Mistral noir, par Élise Padovani

Ça commence dans une truffière où Gambette «l’idiot» du village découvre un cadavre en costard trois pièces, nez contre terre. Gambette pense aux mouches rabassières, scatophages, nécrophages. Nous, déjà, aux Érinyes tragiques. On est dans le Luberon, le vendredi 1er août 1975. Sur les routes meurtrières roulent sans airbag, DS, 2CVs et 403. D’anciens hippies devenus bergers vendent du fromage de chèvre sous le regard hostile des autochtones. Les gendarmes changent le ruban de leurs machines à écrire et la dernière guerre est assez proche pour obombrer le présent comme les nuages le ciel quand soufflent les rafales du Mistral Noir. Surtout lorsqu’un fantôme surgi du passé solde leurs comptes à des assassins impunis, infiltrés autrefois dans les maquis de la région.

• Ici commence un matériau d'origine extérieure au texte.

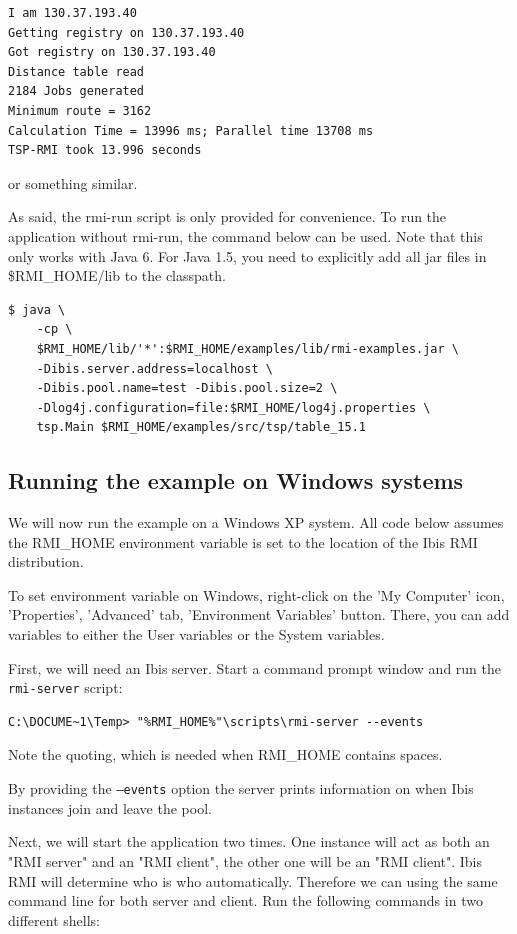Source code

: \documentclass[a4paper,10pt]{article}
\begin{document}
\noindent
{\small
\begin{verbatim}
I am 130.37.193.40
Getting registry on 130.37.193.40
Got registry on 130.37.193.40
Distance table read
2184 Jobs generated
Minimum route = 3162
Calculation Time = 13996 ms; Parallel time 13708 ms
TSP-RMI took 13.996 seconds
\end{verbatim}
}
\noindent

or something similar.

As said, the rmi-run script is only provided for convenience. To run
the application without rmi-run, the command below can be used.
Note that this only works with Java 6. For Java 1.5, you need to
explicitly add all jar files in \$RMI\_HOME/lib to the classpath.

\noindent
{\small
\begin{verbatim}
$ java \
    -cp \
    $RMI_HOME/lib/'*':$RMI_HOME/examples/lib/rmi-examples.jar \
    -Dibis.server.address=localhost \
    -Dibis.pool.name=test -Dibis.pool.size=2 \
    -Dlog4j.configuration=file:$RMI_HOME/log4j.properties \
    tsp.Main $RMI_HOME/examples/src/tsp/table_15.1
\end{verbatim}
}
\noindent

\subsection{Running the example on Windows systems}

We will now run the example on a Windows XP system.
All code below assumes the RMI\_HOME
environment variable is set to the location of the Ibis RMI distribution.

To set environment variable on Windows, right-click on the 'My Computer' icon,
'Properties', 'Advanced' tab, 'Environment Variables' button. There, you
can add variables to either the User variables or the System variables.

First, we will need an Ibis server. Start a command prompt window and
run the \texttt{rmi-server} script:
\noindent
{\small
\begin{verbatim}
C:\DOCUME~1\Temp> "%RMI_HOME%"\scripts\rmi-server --events
\end{verbatim}
}
\noindent

Note the quoting, which is needed when RMI\_HOME contains spaces.

By providing the \texttt{--events} option the server
prints information on when Ibis instances join and leave the pool.

Next, we will start the application two times. One instance will act as both an
"RMI server" and an "RMI client", the other one will be an "RMI client".
Ibis RMI will determine who is who automatically. Therefore we can using the
same command line for both server and client.
Run the following commands in two different shells:
\end{document}
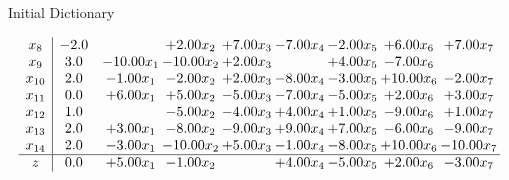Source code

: \documentclass[8pt]{article}
\begin{document}
Initial Dictionary 

\[\begin{array}{c| c c@{\hskip 2pt} c@{\hskip 2pt} c@{\hskip 2pt} c@{\hskip 2pt} c@{\hskip 2pt} c@{\hskip 2pt} c@{\hskip 2pt} }
 x_{8}   &  -2.0  &   & +  2.00 x_{2} & +  7.00 x_{3} & -7.00 x_{4} & -2.00 x_{5} & +  6.00 x_{6} & +  7.00 x_{7}\\
 x_{9}   &  3.0 & -10.00 x_{1} & -10.00 x_{2} & +  2.00 x_{3} &   & +  4.00 x_{5} & -7.00 x_{6} &   \\
 x_{10}   &  2.0 & -1.00 x_{1} & -2.00 x_{2} & +  2.00 x_{3} & -8.00 x_{4} & -3.00 x_{5} & + 10.00 x_{6} & -2.00 x_{7}\\
 x_{11}   &  0.0 & +  6.00 x_{1} & +  5.00 x_{2} & -5.00 x_{3} & -7.00 x_{4} & -5.00 x_{5} & +  2.00 x_{6} & +  3.00 x_{7}\\
 x_{12}   &  1.0  &   & -5.00 x_{2} & -4.00 x_{3} & +  4.00 x_{4} & +  1.00 x_{5} & -9.00 x_{6} & +  1.00 x_{7}\\
 x_{13}   &  2.0 & +  3.00 x_{1} & -8.00 x_{2} & -9.00 x_{3} & +  9.00 x_{4} & +  7.00 x_{5} & -6.00 x_{6} & -9.00 x_{7}\\
 x_{14}   &  2.0 & -3.00 x_{1} & -10.00 x_{2} & +  5.00 x_{3} & -1.00 x_{4} & -8.00 x_{5} & + 10.00 x_{6} & -10.00 x_{7}\\
\hline
z    &  0.0 & +  5.00 x_{1} & -1.00 x_{2} &   & +  4.00 x_{4} & -5.00 x_{5} & +  2.00 x_{6} & -3.00 x_{7}\\
\end{array}\]
\end{document}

La vengeance en plat froid, ce n’est pas bien nouveau dans le polar français. On pense à L’Été meurtrier de Japrisot, à La mort n’oublie personne de Daeninckx, au secret des Andrônes de Magnan. Bernard Alteyrac assume ces références et d’autres encore dans ce premier roman très maîtrisé ! Croisant les points de vue, il recrée, sobre et précis, par touches successives, deux époques également révolues donnant naissance à un nouveau personnage d’enquêteur, père attentif, mari résigné : le maréchal des logis-chef Giraud, gendarme comme le Langlois du Roi sans divertissement de Giono. On l’imagine (on l’espère !) déjà récurrent à l’instar d’un Maigret, Laviolette, Carvalho, Montalbano, Wallander, ou Adamsberg, s’étoffant d’affaire en affaire, de mort en mort.